Houston Police Rescue 26 People From Alleged Human Smuggling Operation

Texas police discovered at least 26 people allegedly being held hostage on Thursday in what may have been part of a human trafficking operation in Houston.

Houston has been considered a hub for human trafficking with the U.S. Department for Health and Human Services estimating that 50,000 people are smuggled in Texas from around the world every year. Information from Texas Attorney General Ken Paxton states that there are 234,000 individuals who have been kidnapped by traffickers to be used as laborers in Texas "at any given time." Both Houston Mayor Sylvester Turner and Texas Governor Greg Abbott have enacted programs to combat human trafficking and provide assistance to those who have been victims of trafficking.

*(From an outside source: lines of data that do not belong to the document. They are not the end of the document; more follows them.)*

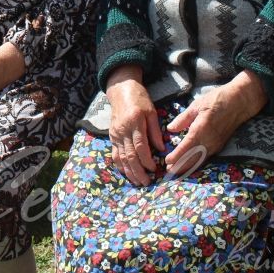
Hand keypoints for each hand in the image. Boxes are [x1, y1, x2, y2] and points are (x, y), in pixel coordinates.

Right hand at [105, 65, 162, 185]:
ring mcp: (115, 134)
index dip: (147, 160)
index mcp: (134, 122)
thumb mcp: (151, 111)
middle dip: (138, 171)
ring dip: (129, 171)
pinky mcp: (112, 136)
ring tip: (137, 182)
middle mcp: (122, 130)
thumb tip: (161, 149)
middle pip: (129, 155)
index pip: (140, 146)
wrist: (120, 90)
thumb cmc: (139, 99)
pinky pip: (115, 154)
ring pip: (121, 157)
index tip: (155, 169)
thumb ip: (155, 131)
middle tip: (146, 182)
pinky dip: (120, 165)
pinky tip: (126, 173)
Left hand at [164, 70, 266, 177]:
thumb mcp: (196, 105)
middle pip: (193, 157)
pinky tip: (191, 166)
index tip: (167, 161)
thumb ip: (183, 118)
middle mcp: (210, 140)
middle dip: (181, 166)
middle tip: (168, 172)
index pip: (187, 146)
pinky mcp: (220, 145)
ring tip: (176, 172)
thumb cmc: (217, 99)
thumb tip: (170, 129)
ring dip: (188, 167)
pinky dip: (198, 163)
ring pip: (201, 159)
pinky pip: (207, 157)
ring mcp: (216, 144)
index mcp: (201, 128)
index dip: (177, 155)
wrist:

According to a Thursday tweet from the Houston Police, officers were investigating a report of "a male in his briefs running down the street yelling that he had been kidnapped." The individual directed officers to a home in which they discovered "25 males and 1 female," many of whom professed to be held against their will.

The victims were allegedly from El Salvador, Honduras, Mexico and Cuba. A tweet from KHOU reporter Chris Costa indicated that at least one person had been detained.

"Officers just put one person who was in handcuffs in the back of one of these cruisers," Costa tweeted. "One of the victims told officers they knew they were coming to Houston, were promised a job, but that changed when they got here. @KHOU #khou11"

Officers just put one person who was in handcuffs in the back of one of these cruisers. One of the victims told officers they knew they were coming to Houston, were promised a job, but that changed when they got here. @KHOU #khou11 pic.twitter.com/HCqGkuwNhJ

— Chris Costa (@ChrisCostaTV) December 4, 2020

After being removed from the residence by officers, the individuals were taken to a nearby school for shelter. According to KTRK, clothes were given to the individuals by area residents.

human trafficking in texas
Texas has become a hotspot for human trafficking with an estimated 50,000 people smuggled into the state each year. iStock/Getty

Newsweek reached out to Mayor Turner's office for comment.

According to the Department of Justice, there are two major classifications of human trafficking. Labor trafficking involves forcing people into "involuntary servitude, peonage, debt bondage or slavery." Sex trafficking involves making individuals, including minors, engage in commercial sex by "force, fraud, or coercion."

Officials have been cracking down on human trafficking in Texas. In June 2019, Governor Abbott signed a measure making it illegal for individuals to use their property as a "stash house" in which crimes such as human trafficking or prostitution are conducted.

Mayor Turner enacted the Anti-Human Trafficking Strategic Plan in 2016 to combat the growing problem in Houston. The plan included increasing social awareness of the issue and coordinating social services to human trafficking victims. Houston health department employees, restaurant inspectors and individuals that work for cab companies were trained to spot potential trafficking victims.

At a Houston meeting with officials from other American metropolitan areas in June, Turner said, "If we are not working to eradicate human trafficking in all cities, in all states and globally, you don't win."